Bradley Cooper is remarkably good as Kyle. The character seems to come from behind his eyes. All Kyle’s emotion is centered there. He’s a sniper whose power is in his eyes, his breath, and his index finger. Cooper wields those three tools with perfect precision. As the war continues and Kyle continues to go back and fight, Bradley drains all the light from his eyes. Slowly, the thousand-yard stare that made him such a good sniper becomes the thousand yard stare of PDST. Wracked with regret over the lives he couldn’t save, Kyle has to stick to his conviction until the evil he has seen in Iraq is eradicated.
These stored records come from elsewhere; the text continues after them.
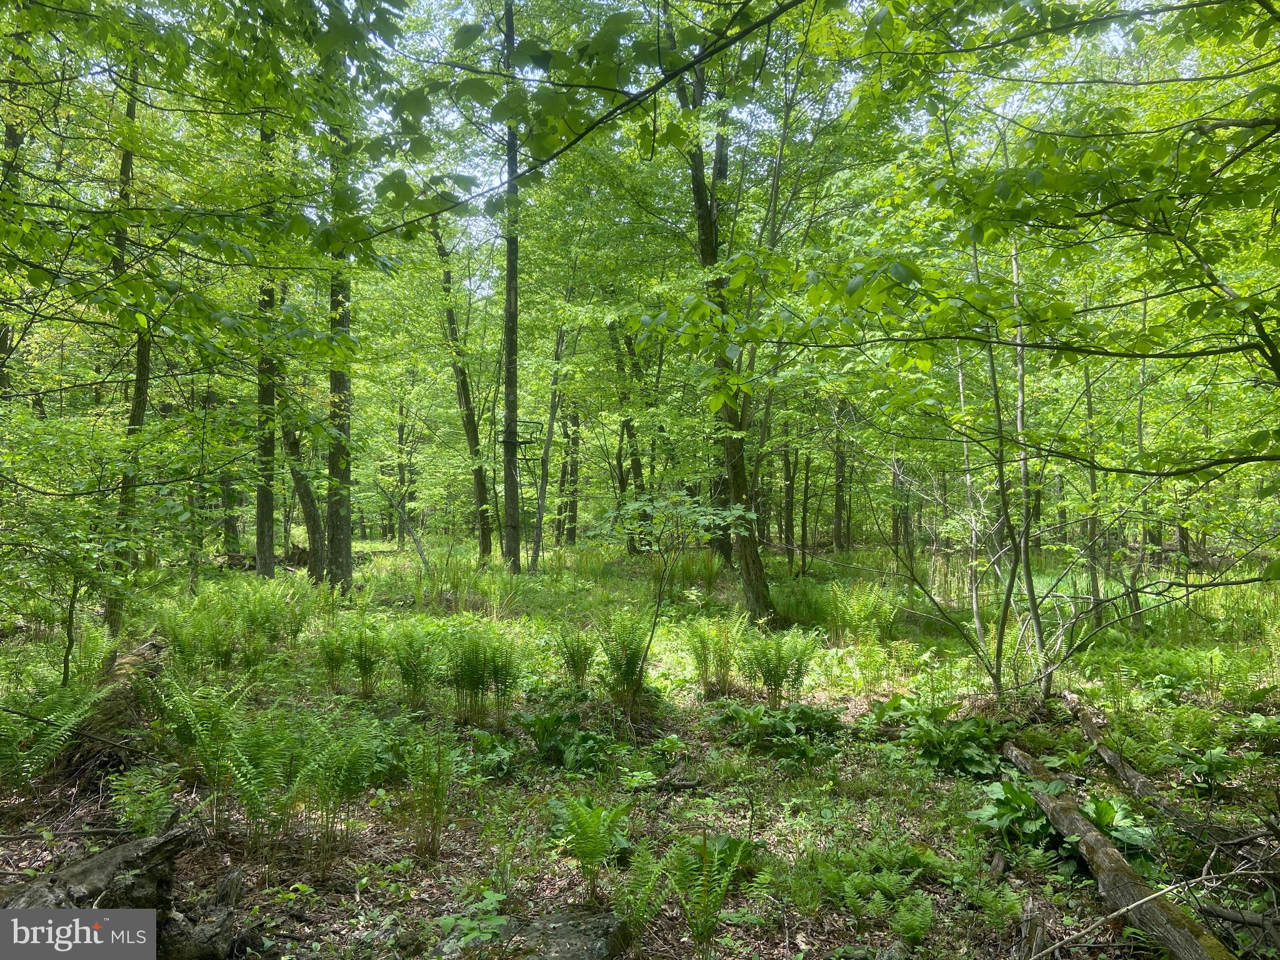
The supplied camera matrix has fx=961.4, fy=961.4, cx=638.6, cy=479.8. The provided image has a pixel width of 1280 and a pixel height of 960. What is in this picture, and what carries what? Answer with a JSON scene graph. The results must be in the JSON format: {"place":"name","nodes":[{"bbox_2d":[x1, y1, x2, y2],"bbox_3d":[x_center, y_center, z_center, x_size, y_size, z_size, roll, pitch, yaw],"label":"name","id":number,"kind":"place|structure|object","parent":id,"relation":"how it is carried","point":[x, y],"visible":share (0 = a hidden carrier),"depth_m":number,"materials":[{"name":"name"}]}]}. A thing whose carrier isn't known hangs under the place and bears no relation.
{"place":"outdoors","nodes":[
{"label":"outdoors","id":0,"kind":"place"},
{"bbox_2d":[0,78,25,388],"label":"tree","id":1,"kind":"object","parent":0,"point":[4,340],"visible":0.67,"depth_m":10.58,"materials":[{"name":"plant"}]},
{"bbox_2d":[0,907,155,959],"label":"watermark","id":2,"kind":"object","parent":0,"point":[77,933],"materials":[{"name":"grey"}]},
{"bbox_2d":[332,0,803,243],"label":"tree branch","id":3,"kind":"object","parent":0,"point":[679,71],"visible":0.99,"depth_m":4.89,"materials":[{"name":"wood"}]},
{"bbox_2d":[0,526,1279,959],"label":"forest floor","id":4,"kind":"structure","parent":0,"point":[80,848],"materials":[{"name":"green plant"}]},
{"bbox_2d":[0,683,101,786],"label":"fern","id":5,"kind":"object","parent":4,"relation":"on","point":[70,722],"visible":0.99,"depth_m":5.49,"materials":[{"name":"green plant"}]},
{"bbox_2d":[0,409,144,678],"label":"sapling","id":6,"kind":"object","parent":4,"relation":"on","point":[78,555],"visible":0.98,"depth_m":7.13,"materials":[{"name":"green plant"}]},
{"bbox_2d":[53,633,169,786],"bbox_3d":[-3.480,1.518,6.327,0.594,0.720,1.331,0,0,-19],"label":"fallen log","id":7,"kind":"object","parent":4,"relation":"on","point":[152,644],"visible":0.58,"depth_m":6.14,"materials":[{"name":"brown wood"}]},
{"bbox_2d":[0,825,238,959],"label":"fallen log","id":8,"kind":"object","parent":4,"relation":"on","point":[89,867],"visible":0.9,"depth_m":3.51,"materials":[{"name":"brown wood"}]},
{"bbox_2d":[101,48,153,626],"bbox_3d":[-5.528,-2.245,10.377,0.859,7.848,0.926,0,0,-1],"label":"tree","id":9,"kind":"object","parent":4,"relation":"on","point":[136,396],"visible":0.51,"depth_m":10.32,"materials":[{"name":"plant"}]},
{"bbox_2d":[108,763,188,835],"bbox_3d":[-2.473,1.647,4.826,0.440,0.395,0.487,0,0,-30],"label":"fern","id":10,"kind":"object","parent":4,"relation":"on","point":[141,807],"visible":0.86,"depth_m":4.82,"materials":[{"name":"green plant"}]},
{"bbox_2d":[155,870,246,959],"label":"tree stump","id":11,"kind":"object","parent":4,"relation":"on","point":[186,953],"visible":0.81,"depth_m":3.65,"materials":[{"name":"brown wood"}]},
{"bbox_2d":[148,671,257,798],"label":"fern","id":12,"kind":"object","parent":4,"relation":"on","point":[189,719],"visible":0.87,"depth_m":5.19,"materials":[{"name":"green plant"}]},
{"bbox_2d":[219,460,241,560],"bbox_3d":[-8.965,-1.922,21.027,0.691,8.087,0.693,0,0,-1],"label":"tree","id":13,"kind":"object","parent":4,"relation":"on","point":[232,525],"visible":0.48,"depth_m":20.85,"materials":[{"name":"plant"}]},
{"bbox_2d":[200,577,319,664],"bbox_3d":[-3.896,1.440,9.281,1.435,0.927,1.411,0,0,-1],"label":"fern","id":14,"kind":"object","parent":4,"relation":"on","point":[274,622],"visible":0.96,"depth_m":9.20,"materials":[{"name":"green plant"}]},
{"bbox_2d":[223,544,308,570],"bbox_3d":[-7.503,1.621,19.495,1.904,0.558,1.467,0,0,23],"label":"fallen log","id":15,"kind":"object","parent":4,"relation":"on","point":[300,552],"visible":0.47,"depth_m":19.24,"materials":[{"name":"brown wood"}]},
{"bbox_2d":[253,98,280,577],"bbox_3d":[-6.206,-3.030,15.897,0.890,9.569,0.853,0,0,-40],"label":"tree","id":16,"kind":"object","parent":4,"relation":"on","point":[269,525],"visible":0.64,"depth_m":15.72,"materials":[{"name":"plant"}]},
{"bbox_2d":[279,400,333,583],"bbox_3d":[-5.678,-1.194,16.153,1.358,6.339,1.172,0,0,21],"label":"tree","id":17,"kind":"object","parent":4,"relation":"on","point":[308,495],"visible":0.72,"depth_m":16.03,"materials":[{"name":"plant"}]},
{"bbox_2d":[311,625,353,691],"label":"fern","id":18,"kind":"object","parent":4,"relation":"on","point":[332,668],"visible":0.94,"depth_m":8.11,"materials":[{"name":"green plant"}]},
{"bbox_2d":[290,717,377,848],"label":"fern","id":19,"kind":"object","parent":4,"relation":"on","point":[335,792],"visible":0.96,"depth_m":4.87,"materials":[{"name":"green plant"}]},
{"bbox_2d":[324,115,355,595],"bbox_3d":[-4.264,-3.938,13.607,0.902,11.250,0.878,0,0,-1],"label":"tree","id":20,"kind":"object","parent":4,"relation":"on","point":[343,541],"visible":0.65,"depth_m":13.46,"materials":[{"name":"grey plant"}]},
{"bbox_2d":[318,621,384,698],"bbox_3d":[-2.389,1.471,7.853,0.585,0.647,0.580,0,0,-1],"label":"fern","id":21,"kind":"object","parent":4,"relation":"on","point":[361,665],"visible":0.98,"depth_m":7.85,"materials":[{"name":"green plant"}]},
{"bbox_2d":[393,398,412,542],"bbox_3d":[-7.832,-0.771,31.957,0.739,6.659,0.693,0,0,-1],"label":"tree","id":22,"kind":"object","parent":4,"relation":"on","point":[401,425],"visible":0.86,"depth_m":31.76,"materials":[{"name":"green plant"}]},
{"bbox_2d":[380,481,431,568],"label":"fallen branch","id":23,"kind":"object","parent":4,"relation":"on","point":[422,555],"visible":0.92,"depth_m":19.83,"materials":[{"name":"wood"}]},
{"bbox_2d":[390,627,441,707],"bbox_3d":[-1.755,1.481,7.531,0.555,0.648,0.537,0,0,45],"label":"fern","id":24,"kind":"object","parent":4,"relation":"on","point":[406,660],"visible":0.97,"depth_m":7.54,"materials":[{"name":"green plant"}]},
{"bbox_2d":[396,733,458,857],"bbox_3d":[-1.064,1.579,4.831,0.432,0.636,0.489,0,0,-18],"label":"fern","id":25,"kind":"object","parent":4,"relation":"on","point":[425,813],"visible":0.98,"depth_m":4.83,"materials":[{"name":"green plant"}]},
{"bbox_2d":[428,215,495,560],"bbox_3d":[-4.081,-2.551,21.869,1.784,9.253,1.978,0,0,-32],"label":"tree","id":26,"kind":"object","parent":4,"relation":"on","point":[478,477],"visible":0.93,"depth_m":21.76,"materials":[{"name":"brown plant"}]},
{"bbox_2d":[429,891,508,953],"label":"plant","id":27,"kind":"object","parent":4,"relation":"on","point":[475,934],"visible":0.92,"depth_m":3.68,"materials":[{"name":"green plant"}]},
{"bbox_2d":[439,625,519,720],"bbox_3d":[-1.201,1.456,7.234,0.655,0.737,0.658,0,0,-1],"label":"fern","id":28,"kind":"object","parent":4,"relation":"on","point":[470,679],"visible":0.98,"depth_m":7.23,"materials":[{"name":"green plant"}]},
{"bbox_2d":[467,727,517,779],"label":"leafy plant","id":29,"kind":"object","parent":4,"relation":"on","point":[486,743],"visible":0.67,"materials":[{"name":"green plant"}]},
{"bbox_2d":[498,0,522,573],"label":"tree","id":30,"kind":"object","parent":4,"relation":"on","point":[507,477],"visible":0.93,"depth_m":17.13,"materials":[{"name":"plant"}]},
{"bbox_2d":[501,418,539,473],"bbox_3d":[-2.474,-0.677,19.883,0.786,1.092,0.677,0,0,-1],"label":"platform","id":31,"kind":"object","parent":30,"relation":"attached to","point":[525,442],"visible":0.7,"depth_m":19.73,"materials":[{"name":"metal"}]},
{"bbox_2d":[445,907,634,959],"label":"rock","id":32,"kind":"object","parent":4,"relation":"on","point":[597,920],"visible":0.85,"depth_m":3.64,"materials":[{"name":"grey stone"}]},
{"bbox_2d":[528,312,568,569],"bbox_3d":[-1.848,-0.974,19.877,0.687,6.031,0.626,0,0,24],"label":"tree","id":33,"kind":"object","parent":4,"relation":"on","point":[552,418],"visible":0.92,"depth_m":19.79,"materials":[{"name":"plant"}]},
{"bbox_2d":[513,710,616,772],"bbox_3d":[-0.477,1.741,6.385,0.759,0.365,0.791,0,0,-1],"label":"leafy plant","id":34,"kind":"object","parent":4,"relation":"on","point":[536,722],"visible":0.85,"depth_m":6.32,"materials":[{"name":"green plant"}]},
{"bbox_2d":[560,402,581,548],"bbox_3d":[-2.050,-2.160,28.641,0.826,9.253,0.750,0,0,-1],"label":"tree","id":35,"kind":"object","parent":4,"relation":"on","point":[573,472],"visible":0.73,"depth_m":28.43,"materials":[{"name":"plant"}]},
{"bbox_2d":[551,623,598,685],"bbox_3d":[-0.545,1.515,8.135,0.489,0.603,0.565,0,0,-1],"label":"fern","id":36,"kind":"object","parent":4,"relation":"on","point":[576,662],"visible":0.97,"depth_m":8.13,"materials":[{"name":"green plant"}]},
{"bbox_2d":[549,795,630,904],"bbox_3d":[-0.222,1.632,4.247,0.453,0.484,0.493,0,0,-15],"label":"fern","id":37,"kind":"object","parent":4,"relation":"on","point":[597,854],"visible":0.98,"depth_m":4.24,"materials":[{"name":"green plant"}]},
{"bbox_2d":[594,608,656,703],"bbox_3d":[-0.118,1.414,7.709,0.587,0.775,0.695,0,0,-1],"label":"fern","id":38,"kind":"object","parent":4,"relation":"on","point":[632,673],"visible":0.97,"depth_m":7.69,"materials":[{"name":"green plant"}]},
{"bbox_2d":[608,315,652,555],"bbox_3d":[-0.202,-1.897,24.780,1.757,8.425,1.532,0,0,41],"label":"tree","id":39,"kind":"object","parent":4,"relation":"on","point":[637,472],"visible":0.74,"depth_m":24.48,"materials":[{"name":"green plant"}]},
{"bbox_2d":[611,845,673,948],"bbox_3d":[-0.014,1.695,3.854,0.398,0.428,0.396,0,0,-40],"label":"fern","id":40,"kind":"object","parent":4,"relation":"on","point":[637,912],"visible":0.93,"depth_m":3.87,"materials":[{"name":"green plant"}]},
{"bbox_2d":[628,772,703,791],"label":"fallen branch","id":41,"kind":"object","parent":4,"relation":"on","point":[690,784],"visible":0.95,"depth_m":5.87,"materials":[{"name":"brown wood"}]},
{"bbox_2d":[591,488,752,692],"bbox_3d":[0.286,1.018,8.159,1.424,1.953,1.391,0,0,39],"label":"sapling","id":42,"kind":"object","parent":4,"relation":"on","point":[610,514],"visible":0.98,"depth_m":8.06,"materials":[{"name":"green plant"}]},
{"bbox_2d":[666,831,748,955],"bbox_3d":[0.247,1.649,3.786,0.464,0.500,0.464,0,0,-37],"label":"fern","id":43,"kind":"object","parent":4,"relation":"on","point":[706,926],"visible":0.97,"depth_m":3.79,"materials":[{"name":"green plant"}]},
{"bbox_2d":[681,615,743,697],"bbox_3d":[0.631,1.508,8.189,0.588,0.695,0.631,0,0,-1],"label":"fern","id":44,"kind":"object","parent":4,"relation":"on","point":[703,657],"visible":0.98,"depth_m":8.18,"materials":[{"name":"green plant"}]},
{"bbox_2d":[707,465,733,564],"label":"tree","id":45,"kind":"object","parent":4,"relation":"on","point":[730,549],"visible":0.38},
{"bbox_2d":[670,0,774,626],"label":"tree","id":46,"kind":"object","parent":4,"relation":"on","point":[759,579],"visible":0.79,"depth_m":11.58,"materials":[{"name":"green plant"}]},
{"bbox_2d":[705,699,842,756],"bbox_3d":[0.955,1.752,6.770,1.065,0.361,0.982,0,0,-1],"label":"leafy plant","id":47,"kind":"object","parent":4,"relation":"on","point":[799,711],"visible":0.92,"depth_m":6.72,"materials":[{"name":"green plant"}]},
{"bbox_2d":[738,626,818,704],"bbox_3d":[1.134,1.529,7.838,0.650,0.681,0.639,0,0,-1],"label":"fern","id":48,"kind":"object","parent":4,"relation":"on","point":[777,681],"visible":0.99,"depth_m":7.82,"materials":[{"name":"green plant"}]},
{"bbox_2d":[780,428,796,568],"bbox_3d":[3.439,-1.401,22.141,0.661,7.226,0.628,0,0,-1],"label":"tree","id":49,"kind":"object","parent":4,"relation":"on","point":[788,501],"visible":0.79,"depth_m":21.99,"materials":[{"name":"plant"}]},
{"bbox_2d":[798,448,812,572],"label":"tree","id":50,"kind":"object","parent":4,"relation":"on","point":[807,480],"visible":0.92,"depth_m":20.82,"materials":[{"name":"brown"}]},
{"bbox_2d":[831,398,849,554],"bbox_3d":[5.132,-2.839,24.681,0.740,9.999,0.676,0,0,-1],"label":"tree","id":51,"kind":"object","parent":4,"relation":"on","point":[841,466],"visible":0.71,"depth_m":24.51,"materials":[{"name":"plant"}]},
{"bbox_2d":[821,581,899,644],"bbox_3d":[2.488,1.528,10.820,0.861,0.770,0.827,0,0,-1],"label":"fern","id":52,"kind":"object","parent":4,"relation":"on","point":[857,617],"visible":0.97,"depth_m":10.77,"materials":[{"name":"green plant"}]},
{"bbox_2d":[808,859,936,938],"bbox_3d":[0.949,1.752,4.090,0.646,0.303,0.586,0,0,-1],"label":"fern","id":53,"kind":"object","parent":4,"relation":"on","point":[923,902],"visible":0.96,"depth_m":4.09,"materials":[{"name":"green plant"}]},
{"bbox_2d":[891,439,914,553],"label":"tree","id":54,"kind":"object","parent":4,"relation":"on","point":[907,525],"visible":0.57,"depth_m":23.05,"materials":[{"name":"plant"}]},
{"bbox_2d":[887,893,936,946],"bbox_3d":[1.088,1.795,3.885,0.330,0.221,0.318,0,0,-44],"label":"fern","id":55,"kind":"object","parent":4,"relation":"on","point":[915,934],"visible":0.97,"depth_m":3.90,"materials":[{"name":"green plant"}]},
{"bbox_2d":[876,693,1007,774],"bbox_3d":[2.059,1.736,6.550,0.978,0.457,1.037,0,0,-1],"label":"leafy plant","id":56,"kind":"object","parent":4,"relation":"on","point":[965,730],"visible":0.89,"depth_m":6.44,"materials":[{"name":"green plant"}]},
{"bbox_2d":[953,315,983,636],"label":"tree","id":57,"kind":"object","parent":4,"relation":"on","point":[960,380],"visible":0.71,"depth_m":11.66,"materials":[{"name":"plant"}]},
{"bbox_2d":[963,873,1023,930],"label":"fern","id":58,"kind":"object","parent":4,"relation":"on","point":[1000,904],"visible":0.94,"depth_m":4.12,"materials":[{"name":"green plant"}]},
{"bbox_2d":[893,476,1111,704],"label":"shrub","id":59,"kind":"object","parent":4,"relation":"on","point":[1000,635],"visible":0.95,"depth_m":7.75,"materials":[{"name":"plant"}]},
{"bbox_2d":[1008,206,1049,690],"bbox_3d":[3.452,-0.652,8.603,0.439,4.990,0.472,0,0,-44],"label":"tree","id":60,"kind":"object","parent":4,"relation":"on","point":[1019,423],"visible":0.79,"depth_m":8.56,"materials":[{"name":"plant"}]},
{"bbox_2d":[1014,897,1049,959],"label":"tree stump","id":61,"kind":"object","parent":4,"relation":"on","point":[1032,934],"visible":0.92,"depth_m":3.76,"materials":[{"name":"brown wood"}]},
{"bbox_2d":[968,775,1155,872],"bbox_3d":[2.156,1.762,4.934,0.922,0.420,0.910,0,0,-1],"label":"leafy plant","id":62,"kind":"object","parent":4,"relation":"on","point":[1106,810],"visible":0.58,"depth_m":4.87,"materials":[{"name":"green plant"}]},
{"bbox_2d":[1079,359,1104,621],"bbox_3d":[5.946,-0.624,12.680,0.426,5.329,0.417,0,0,42],"label":"tree","id":63,"kind":"object","parent":4,"relation":"on","point":[1093,579],"visible":0.65,"depth_m":12.60,"materials":[{"name":"plant"}]},
{"bbox_2d":[998,745,1233,959],"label":"fallen log","id":64,"kind":"object","parent":4,"relation":"on","point":[1095,842],"visible":0.91,"depth_m":4.13,"materials":[{"name":"brown wood"}]},
{"bbox_2d":[1061,691,1224,849],"bbox_3d":[3.038,1.803,5.835,0.180,0.334,2.096,0,0,4],"label":"fallen log","id":65,"kind":"object","parent":4,"relation":"on","point":[1135,778],"visible":0.83,"depth_m":5.71,"materials":[{"name":"brown wood"}]},
{"bbox_2d":[1131,281,1154,628],"bbox_3d":[6.801,-0.443,12.992,0.532,4.996,0.499,0,0,43],"label":"tree","id":66,"kind":"object","parent":4,"relation":"on","point":[1140,420],"visible":0.62,"depth_m":12.93,"materials":[{"name":"plant"}]},
{"bbox_2d":[1019,860,1268,959],"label":"fallen branch","id":67,"kind":"object","parent":4,"relation":"on","point":[1164,891],"visible":0.99,"depth_m":3.71,"materials":[{"name":"wood"}]},
{"bbox_2d":[1168,744,1243,796],"bbox_3d":[3.401,1.747,5.755,0.494,0.313,0.512,0,0,-1],"label":"plant","id":68,"kind":"object","parent":4,"relation":"on","point":[1207,772],"visible":0.84,"depth_m":5.73,"materials":[{"name":"green plant"}]},
{"bbox_2d":[320,0,1177,281],"label":"sky","id":69,"kind":"structure","parent":0,"point":[462,194],"materials":[{"name":"white"}]},
{"bbox_2d":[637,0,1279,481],"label":"tree","id":70,"kind":"object","parent":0,"point":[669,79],"visible":0.99,"depth_m":5.27,"materials":[{"name":"green plant"}]}
]}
American Sniper’s depiction of evil is its most troubling aspect. With the exception of a single, opportunistic family that is brutalized by another Iraqi, every Iraqi in this film is the embodiment of evil. The film shows no compassion for any of them. It’s terrible stuff, because while there is evil in the world, no one people group and no one person is wholly evil. No one is beyond redemption. Granted, Chris Kyle’s are the eyes through which this story sees, and in his estimation, Iraqis are threats to both American lives and other Iraqi lives. The film doesn’t feature any sympathetic Iraqis. Perhaps Chris Kyle never encountered any.

However, American Sniper isn’t a film about the complexities of the war in Iraq. This is a film about “the best of us” and the best of American intentions in Iraq. As depicted in American Sniper, Chris Kyle is the ideal pro-war American. He is patriotic, selfless, loves good and hates evil, brave, smart, and true to both his compatriots and his family. These are all admirable qualities. After the war, he continues to look out for and help his fellow soldiers. His commitment to look out for those weaker than himself costs him his life. He is a man of honor, and like any man of honor in a story, he pays the ultimate price.

American Sniper is also an admission that the war in Iraq had consequences we couldn’t foresee. It costs us more than we expected. It wasn’t entirely successful. American families are still reckoning the collateral damage the war is having on them. American Sniper laments all of this.

By focusing on “the best of us,” American Sniper becomes an elegy for American activity in Iraq since 9/11. The film is a funeral, a memorial service. It celebrates whatever was good about that war, and mourns for what we lost. The film ends with footage of Chris Kyle’s actual memorial service, a memorial service held in the temple of American conservative values, Cowboys Stadium. The closing song is Ennio Morricone’s trumpet canticle “The Funeral,” and then the credits role in silence. American Sniper is the end of the war in Iraq.

As such, it is a film we sorely need. Last year, Buzzfeed ran a story by Gregory Johnson entitled “60 Words and a War Without End: The Untold Story of the Most Dangerous Sentence in American History” about the Authorization to Use Military Force, the congressional measure that gave the President the legal authority to start wars in Afganistan and Iraq as well as engage militarily in many other countries. Radiolab produced a fantastic audio expansion of the piece called “60 Words.” I recommend both highly. One thing the Radiolab piece makes clear is that without an obvious end point, a war remains an open wound for the veterans who fought in it and for their families.

American Sniper offers closure. It names what was good, “good,” acknowledges the bad, gives thanks for the lives lost, and hints that healing is possible if we’re willing to take care of each other. Much like Selma is a film that offers inspiration for a group of Americans still engaged in a struggle for civil rights, American Sniper offers consolation for a group of Americans tending the wounds of a war they desperately want to end. Like Selma, American Sniper has its faults, both historical and cinematic, but regardless, this is a movie we need right now. I’m grateful for it.